"Mephisto" im Burgtheater: Ein Opportunist auf dem Laufband

KRITIK: SARA SCHAUSBERGER
Feuilleton, FALTER 38/18 vom 19.09.2018

Es reicht jetzt dann mal wieder. Seit ein paar Jahren haben Romanvertheaterungen Hochkonjunktur, Roths "Radetzkymarsch" war ebenso zu sehen wie Houellebecqs "Unterwerfung". Nun spielt es am Burgtheater Klaus Manns "Mephisto" in einer Bühnenfassung von Regisseur Bastian Kraft, und auch dieser Abend zeugt von den Schwierigkeiten dieses Genres.

Der Roman erzählt die Geschichte des Schauspielers Hendrik Höfgen. Sein reales Vorbild ist Gustaf Gründgens, der für seine Rolle als Mephisto berühmt wurde und sich später mit den Nazis gutstellte, um Karriere als Theaterintendant zu machen.

Krafts Inszenierung beginnt mit dem Autor. Fabian Krüger als Sebastian Bruckner (alias Klaus Mann) setzt sich an die Schreibmaschine; als Erzähler bleibt er das ganze Stück hindurch auf der Bühne. Hier offenbart sich auch schon das Problem. Der Autor ist zwar wichtig für die Geschichte, immerhin war Mann mit Gründgens befreundet und dieser sogar mit seiner Schwester verheiratet. Nur bleibt der Abend dadurch formal vor allem eine Buchnacherzählung.

Mit dreieinhalb Stunden ist die Inszenierung auch eindeutig zu gründlich und zu lang.

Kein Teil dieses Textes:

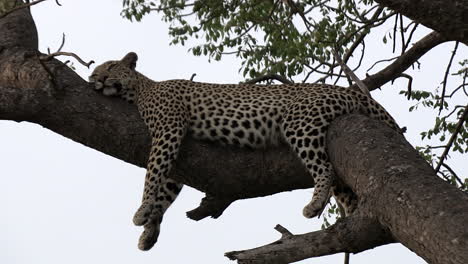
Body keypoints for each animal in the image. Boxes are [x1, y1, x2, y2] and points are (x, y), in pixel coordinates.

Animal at [88, 52, 402, 251]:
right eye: (94, 71)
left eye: (111, 66)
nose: (94, 78)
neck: (142, 89)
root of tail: (350, 90)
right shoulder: (176, 150)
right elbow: (166, 188)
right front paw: (149, 231)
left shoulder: (168, 129)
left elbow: (153, 174)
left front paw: (141, 211)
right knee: (343, 185)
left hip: (300, 122)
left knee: (323, 168)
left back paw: (314, 205)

Was für ein Opportunist Höfgen war, hat man ohnedies schnell verstanden, davon zeugt schon das bombastische Bühnenbild von Peter Baur. Ein großes Laufband steht auf der Bühne, auf dem der Schauspieler buchstäblich mitläuft.

Zusätzlich verrät die weiße Theaterschminke in seinem Gesicht, die zu einem späteren Zeitpunkt überhaupt einer Ganzkörpermaskierung weicht, dass er nie sein wahres Gesicht zeigt. Der Burgstar Nicholas Ofczarek erinnert als Höfgen an ein kleines trotziges Kind mit Machtgedanken, das mehr tanzt als geht. Die choreografischen Szenen zu den exakten Schlagzeug-Soli der Musikerin Judith Schwarz sind denn auch die stärksten Momente. In ihnen offenbart sich nämlich, was das Theater der Literatur voraushat: den Körper, die Mimik, das Spiel.